Stored data

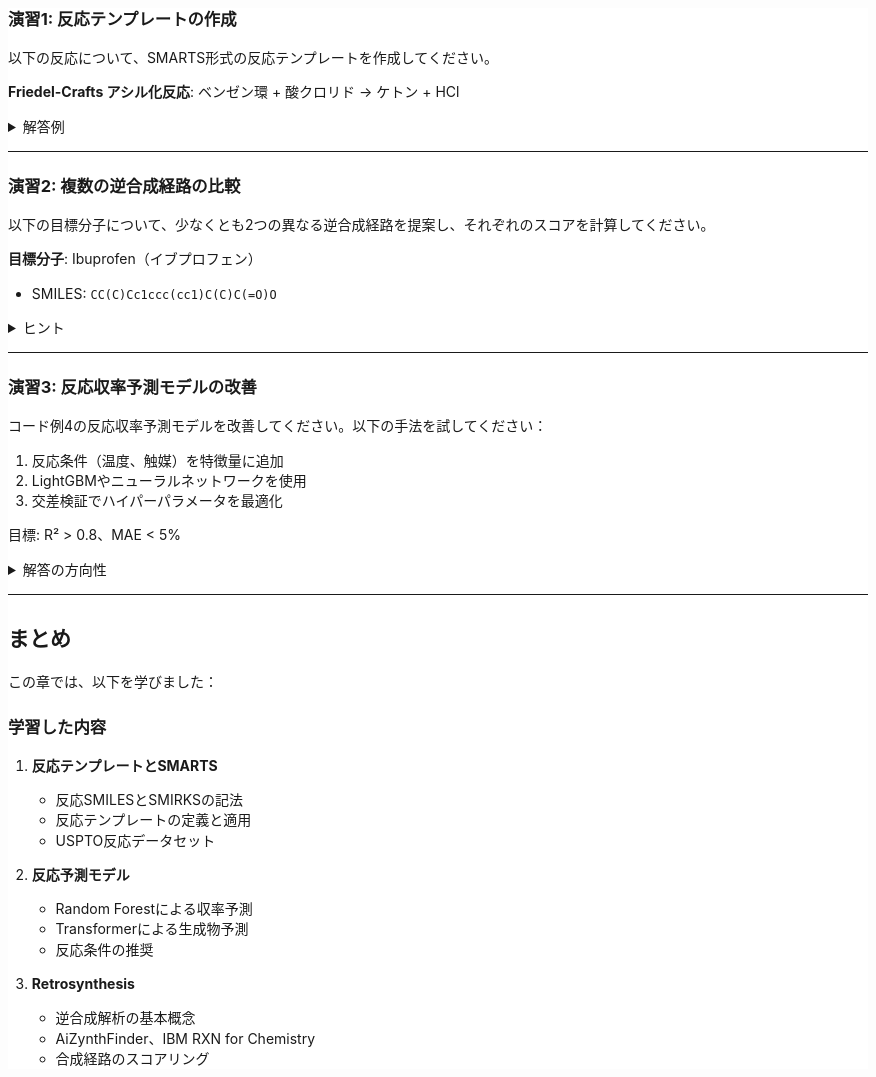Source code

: ### 演習1: 反応テンプレートの作成

以下の反応について、SMARTS形式の反応テンプレートを作成してください。

**Friedel-Crafts アシル化反応**:
ベンゼン環 + 酸クロリド → ケトン + HCl

<details><summary>解答例</summary></details>

---

### 演習2: 複数の逆合成経路の比較

以下の目標分子について、少なくとも2つの異なる逆合成経路を提案し、それぞれのスコアを計算してください。

**目標分子**: Ibuprofen（イブプロフェン）
- SMILES: `CC(C)Cc1ccc(cc1)C(C)C(=O)O`

<details><summary>ヒント</summary></details>

---

### 演習3: 反応収率予測モデルの改善

コード例4の反応収率予測モデルを改善してください。以下の手法を試してください：

1. 反応条件（温度、触媒）を特徴量に追加
2. LightGBMやニューラルネットワークを使用
3. 交差検証でハイパーパラメータを最適化

目標: R² > 0.8、MAE < 5%

<details><summary>解答の方向性</summary></details>

---

## まとめ

この章では、以下を学びました：

### 学習した内容

1. **反応テンプレートとSMARTS**
   - 反応SMILESとSMIRKSの記法
   - 反応テンプレートの定義と適用
   - USPTO反応データセット

2. **反応予測モデル**
   - Random Forestによる収率予測
   - Transformerによる生成物予測
   - 反応条件の推奨

3. **Retrosynthesis**
   - 逆合成解析の基本概念
   - AiZynthFinder、IBM RXN for Chemistry
   - 合成経路のスコアリング
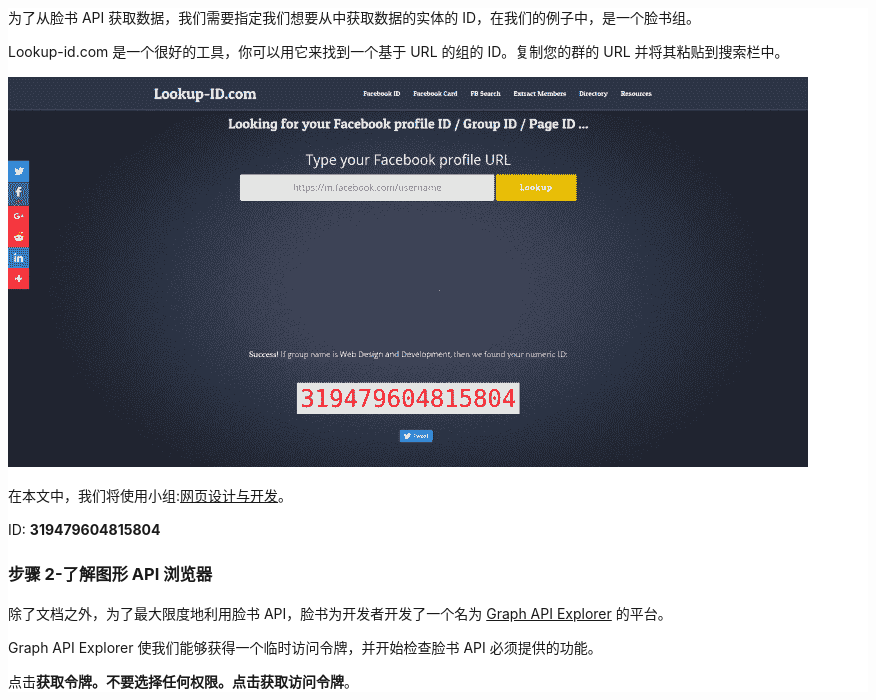 为了从脸书 API 获取数据，我们需要指定我们想要从中获取数据的实体的 ID，在我们的例子中，是一个脸书组。

Lookup-id.com 是一个很好的工具，你可以用它来找到一个基于 URL 的组的 ID。复制您的群的 URL 并将其粘贴到搜索栏中。

![tKkbNLOW2TP-L-N7xNrf0w4lca-mj5EKrYv9](img/e57f1bb1193e7e82ebe306b6ae47fd34.png)

在本文中，我们将使用小组:[网页设计与开发](https://www.facebook.com/groups/websworld/)。

ID: **319479604815804**

### 步骤 2-了解图形 API 浏览器

除了文档之外，为了最大限度地利用脸书 API，脸书为开发者开发了一个名为 [Graph API Explorer](https://developers.facebook.com/tools/explorer/) 的平台。

Graph API Explorer 使我们能够获得一个临时访问令牌，并开始检查脸书 API 必须提供的功能。

点击**获取令牌。**不要选择任何权限。点击**获取访问令牌**。
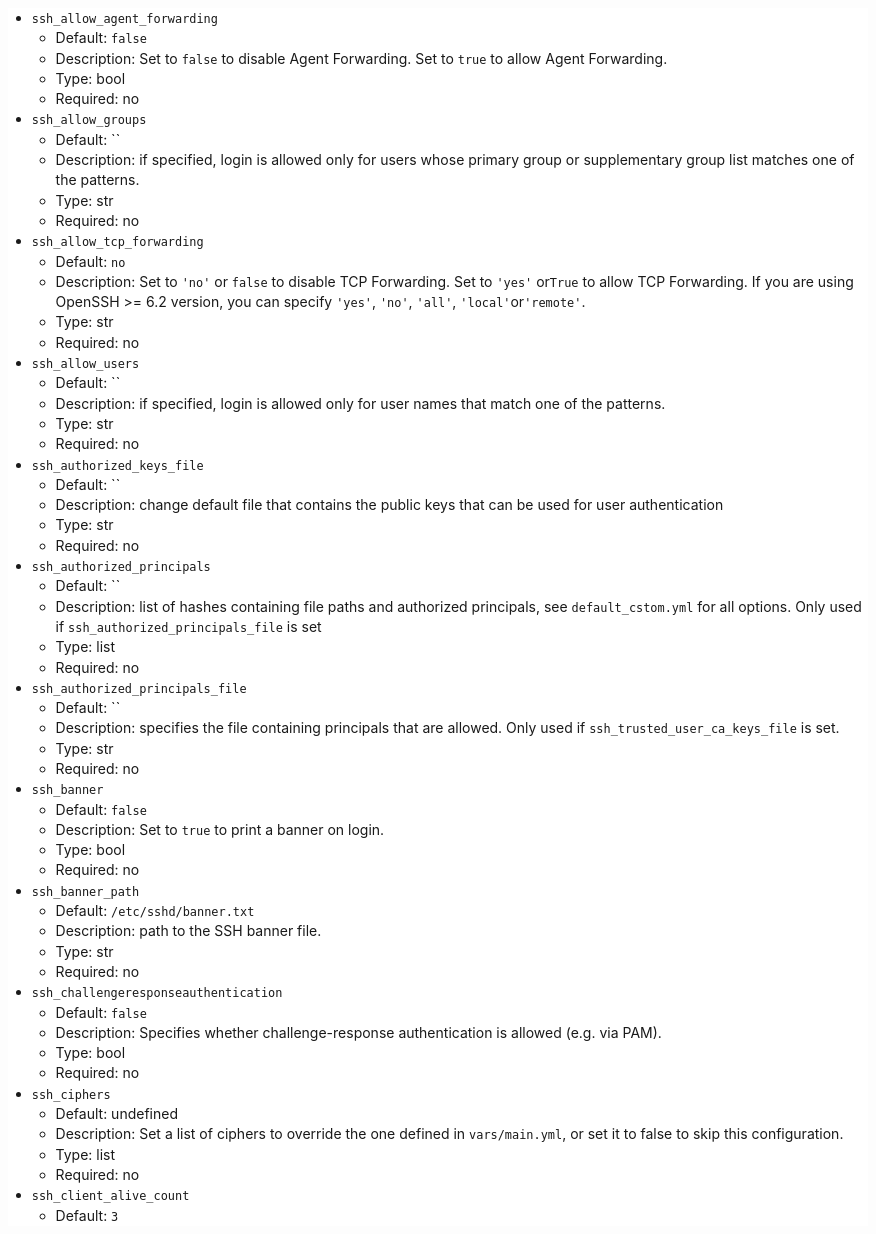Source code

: - `ssh_allow_agent_forwarding`
  - Default: `false`
  - Description: Set to `false` to disable Agent Forwarding. Set to `true` to allow Agent Forwarding.
  - Type: bool
  - Required: no
- `ssh_allow_groups`
  - Default: ``
  - Description: if specified, login is allowed only for users whose primary group or supplementary group list matches one of the patterns.
  - Type: str
  - Required: no
- `ssh_allow_tcp_forwarding`
  - Default: `no`
  - Description: Set to `'no'` or `false` to disable TCP Forwarding. Set to `'yes'` or`True` to allow TCP Forwarding. If you are using OpenSSH >= 6.2 version, you can specify `'yes'`, `'no'`, `'all'`, `'local'`or`'remote'`.
  - Type: str
  - Required: no
- `ssh_allow_users`
  - Default: ``
  - Description: if specified, login is allowed only for user names that match one of the patterns.
  - Type: str
  - Required: no
- `ssh_authorized_keys_file`
  - Default: ``
  - Description: change default file that contains the public keys that can be used for user authentication
  - Type: str
  - Required: no
- `ssh_authorized_principals`
  - Default: ``
  - Description: list of hashes containing file paths and authorized principals, see `default_cstom.yml` for all options. Only used if `ssh_authorized_principals_file` is set
  - Type: list
  - Required: no
- `ssh_authorized_principals_file`
  - Default: ``
  - Description: specifies the file containing principals that are allowed. Only used if `ssh_trusted_user_ca_keys_file` is set.
  - Type: str
  - Required: no
- `ssh_banner`
  - Default: `false`
  - Description: Set to `true` to print a banner on login.
  - Type: bool
  - Required: no
- `ssh_banner_path`
  - Default: `/etc/sshd/banner.txt`
  - Description: path to the SSH banner file.
  - Type: str
  - Required: no
- `ssh_challengeresponseauthentication`
  - Default: `false`
  - Description: Specifies whether challenge-response authentication is allowed (e.g. via PAM).
  - Type: bool
  - Required: no
- `ssh_ciphers`
  - Default: undefined
  - Description: Set a list of ciphers to override the one defined in `vars/main.yml`, or set it to false to skip this configuration.
  - Type: list
  - Required: no
- `ssh_client_alive_count`
  - Default: `3`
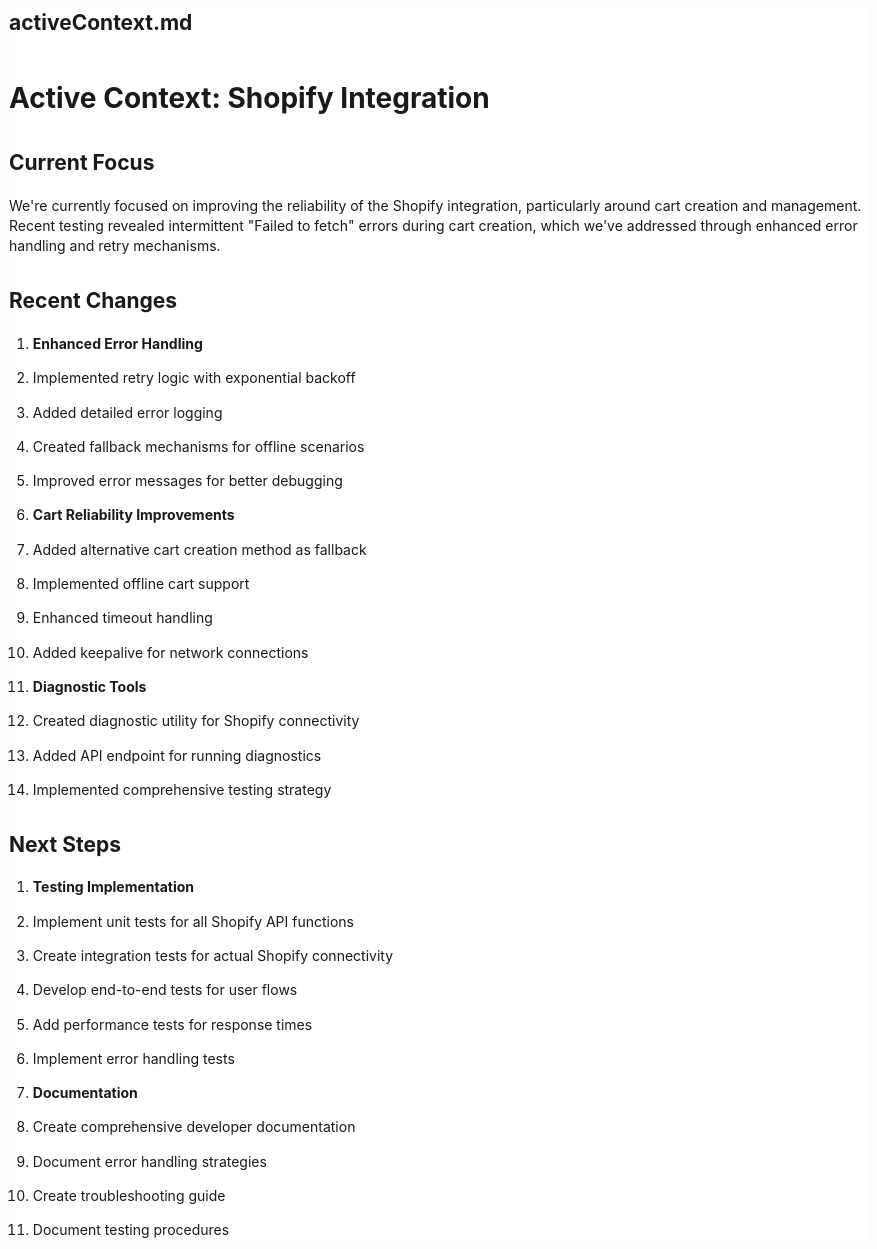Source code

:
## activeContext.md

# Active Context: Shopify Integration

## Current Focus

We're currently focused on improving the reliability of the Shopify integration, particularly around cart creation and management. Recent testing revealed intermittent "Failed to fetch" errors during cart creation, which we've addressed through enhanced error handling and retry mechanisms.

## Recent Changes

1. **Enhanced Error Handling**

1. Implemented retry logic with exponential backoff
2. Added detailed error logging
3. Created fallback mechanisms for offline scenarios
4. Improved error messages for better debugging



2. **Cart Reliability Improvements**

1. Added alternative cart creation method as fallback
2. Implemented offline cart support
3. Enhanced timeout handling
4. Added keepalive for network connections



3. **Diagnostic Tools**

1. Created diagnostic utility for Shopify connectivity
2. Added API endpoint for running diagnostics
3. Implemented comprehensive testing strategy





## Next Steps

1. **Testing Implementation**

1. Implement unit tests for all Shopify API functions
2. Create integration tests for actual Shopify connectivity
3. Develop end-to-end tests for user flows
4. Add performance tests for response times
5. Implement error handling tests



2. **Documentation**

1. Create comprehensive developer documentation
2. Document error handling strategies
3. Create troubleshooting guide
4. Document testing procedures
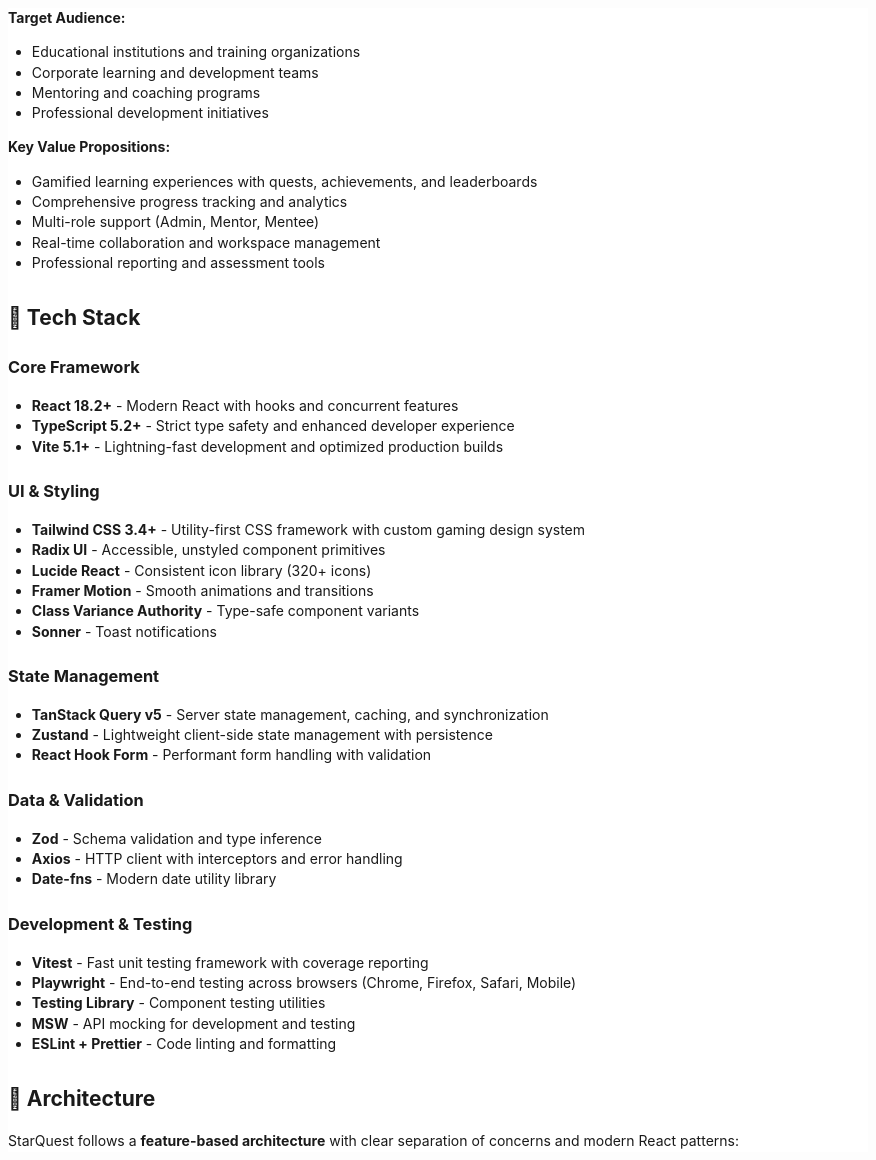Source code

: **Target Audience:**
- Educational institutions and training organizations
- Corporate learning and development teams
- Mentoring and coaching programs
- Professional development initiatives

**Key Value Propositions:**
- Gamified learning experiences with quests, achievements, and leaderboards
- Comprehensive progress tracking and analytics
- Multi-role support (Admin, Mentor, Mentee)
- Real-time collaboration and workspace management
- Professional reporting and assessment tools

## 🧰 Tech Stack

### **Core Framework**
- **React 18.2+** - Modern React with hooks and concurrent features
- **TypeScript 5.2+** - Strict type safety and enhanced developer experience
- **Vite 5.1+** - Lightning-fast development and optimized production builds

### **UI & Styling**
- **Tailwind CSS 3.4+** - Utility-first CSS framework with custom gaming design system
- **Radix UI** - Accessible, unstyled component primitives
- **Lucide React** - Consistent icon library (320+ icons)
- **Framer Motion** - Smooth animations and transitions
- **Class Variance Authority** - Type-safe component variants
- **Sonner** - Toast notifications

### **State Management**
- **TanStack Query v5** - Server state management, caching, and synchronization
- **Zustand** - Lightweight client-side state management with persistence
- **React Hook Form** - Performant form handling with validation

### **Data & Validation**
- **Zod** - Schema validation and type inference
- **Axios** - HTTP client with interceptors and error handling
- **Date-fns** - Modern date utility library

### **Development & Testing**
- **Vitest** - Fast unit testing framework with coverage reporting
- **Playwright** - End-to-end testing across browsers (Chrome, Firefox, Safari, Mobile)
- **Testing Library** - Component testing utilities
- **MSW** - API mocking for development and testing
- **ESLint + Prettier** - Code linting and formatting

## 🧠 Architecture

StarQuest follows a **feature-based architecture** with clear separation of concerns and modern React patterns:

Exercise aim
Wherever a line of the data above contains "allowed", copy that line.

Exercise response
  - Description: if specified, login is allowed only for users whose primary group or supplementary group list matches one of the patterns.
  - Description: if specified, login is allowed only for user names that match one of the patterns.
  - Description: specifies the file containing principals that are allowed. Only used if `ssh_trusted_user_ca_keys_file` is set.
  - Description: Specifies whether challenge-response authentication is allowed (e.g. via PAM).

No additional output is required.